The middle school years were what I have now termed “The Dark Ages” when relatives started dying, I was riddled with anxiety, and I kept wishing there was someone out there to listen to me. In high school there was a nagging emptiness I could not fill, but at the same time I kept writing about how everything in the universe seemed connected. Officially, I remained cautiously agnostic. On occasion I would write little prayers to God, but I never really expected them to go anywhere.

College gave me the opportunity to feel and think on my own for the first time. Immediately during my freshman year I began linking nature, music, and my understanding of death to some knowledge of and need for God. I kept referencing the “winds of promise” that seemed to be permeating my life. Once I saw three shooting stars in one night. With what I thought was a purely intellectual approach, I started reading the Bible and attending lectures on religion - namely the “creation/evolution controversy.” I never understood why these two things were at odds. “Why can’t science and faith co-exist?” I wrote.
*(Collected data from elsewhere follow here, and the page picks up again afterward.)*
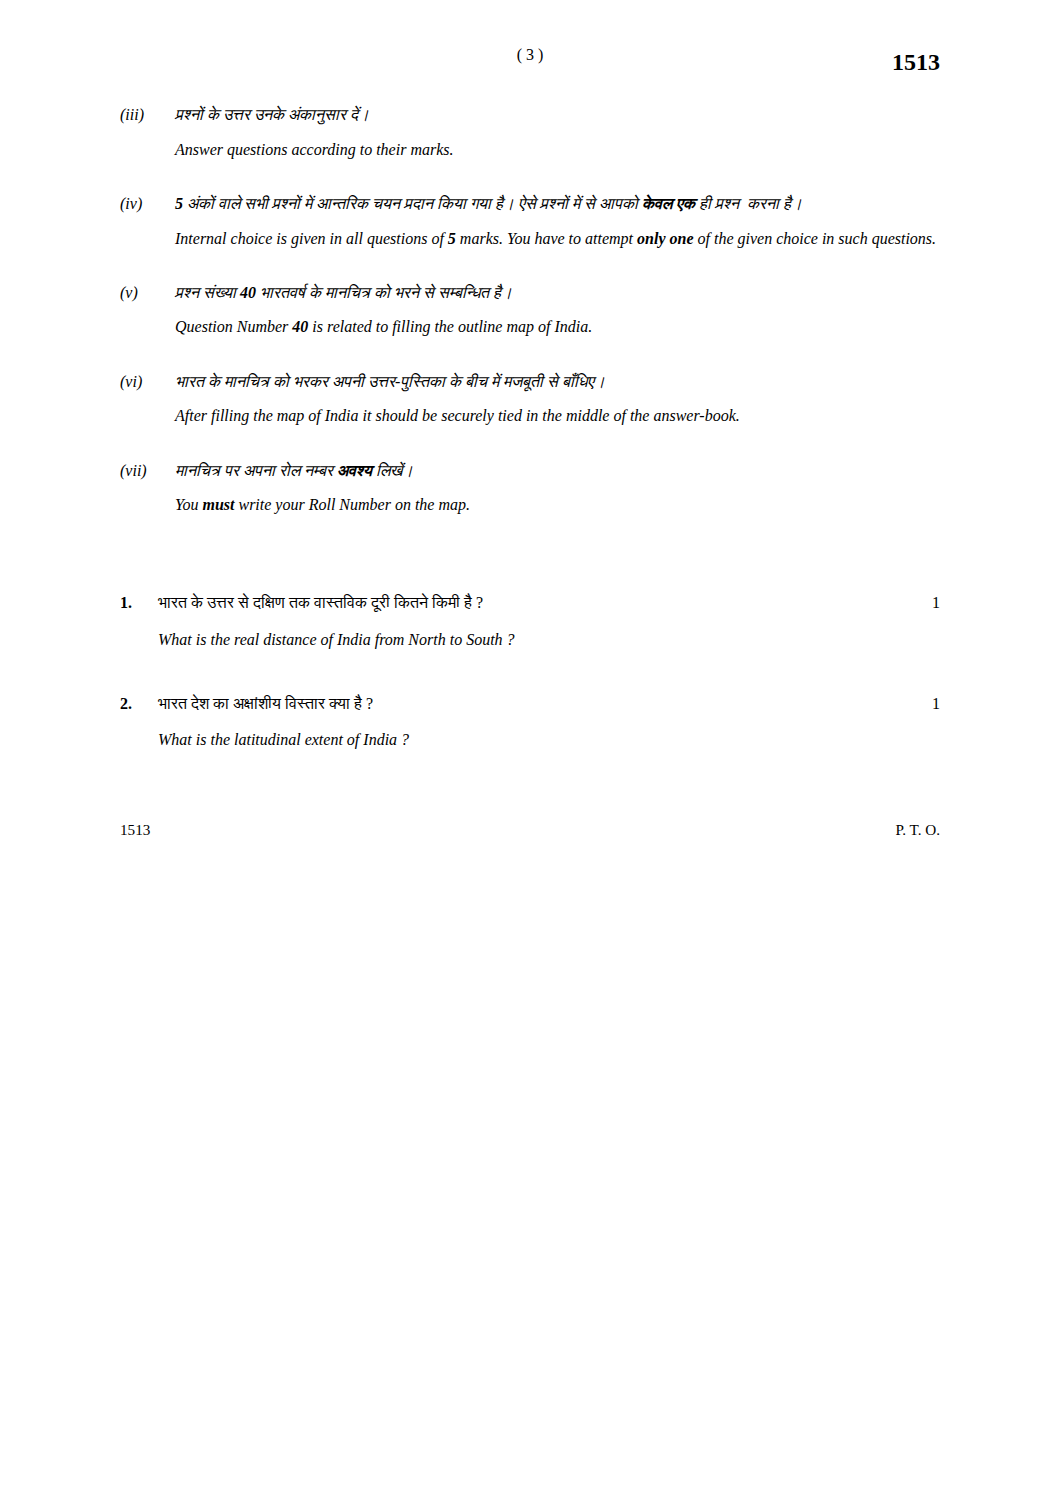( 3 ) 1513
(iii)
प्रश्नों के उत्तर उनके अंकानुसार दें।
Answer questions according to their marks.
(iv)
5 अंकों वाले सभी प्रश्नों में आन्तरिक चयन प्रदान किया गया है। ऐसे प्रश्नों में से आपको केवल एक ही प्रश्न करना है।
Internal choice is given in all questions of 5 marks. You have to attempt only one of the given choice in such questions.
(v)
प्रश्न संख्या 40 भारतवर्ष के मानचित्र को भरने से सम्बन्धित है।
Question Number 40 is related to filling the outline map of India.
(vi)
भारत के मानचित्र को भरकर अपनी उत्तर-पुस्तिका के बीच में मजबूती से बाँधिए।
After filling the map of India it should be securely tied in the middle of the answer-book.
(vii)
मानचित्र पर अपना रोल नम्बर अवश्य लिखें।
You must write your Roll Number on the map.
1.
भारत के उत्तर से दक्षिण तक वास्तविक दूरी कितने किमी है ? 1
What is the real distance of India from North to South ?
2.
भारत देश का अक्षांशीय विस्तार क्या है ? 1
What is the latitudinal extent of India ?
1513 P. T. O.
Though J.J.’s Christianity partly influenced my own decisions at the time, he was also somewhat of a distraction. After college and especially after we broke up I hit a major growth spurt with God. This was partly due to my involvement with youth ministry and my friendship with Sheri, a co-worker who later became my close friend and Christian mentor. Sheri had a faith like granite and an encyclopedic knowledge of the Bible. My journals are filled with emails we exchanged – maps of our journeys through scripture and life.

After I turned 26 two very significant things happened: I became a teacher and my Dad was diagnosed with cancer. Both of these experiences changed me forever. I was forced into a new realm of trust and surrender to God. Despite the hardship, I consistently wrote about the peace and freedom I experienced during this time.

With that same peace resting on my shoulders, I find myself once again at my parents’ house, standing in front of the closet in my old room. I carefully stack each journal inside my chest of memorabilia. I pack away all the big ideas and the small details, knowing all the while that in four days I will turn 30 and it is inevitable. It is also a gift. Slowly, I close the chest and fasten the metal clasps. I start to leave but stop at the door and look back at my old room . . . the tiny twin bed . . . the worn out teddy bear tossed on top of a yellow pillow. I turn out the light. I walk out, and close the door.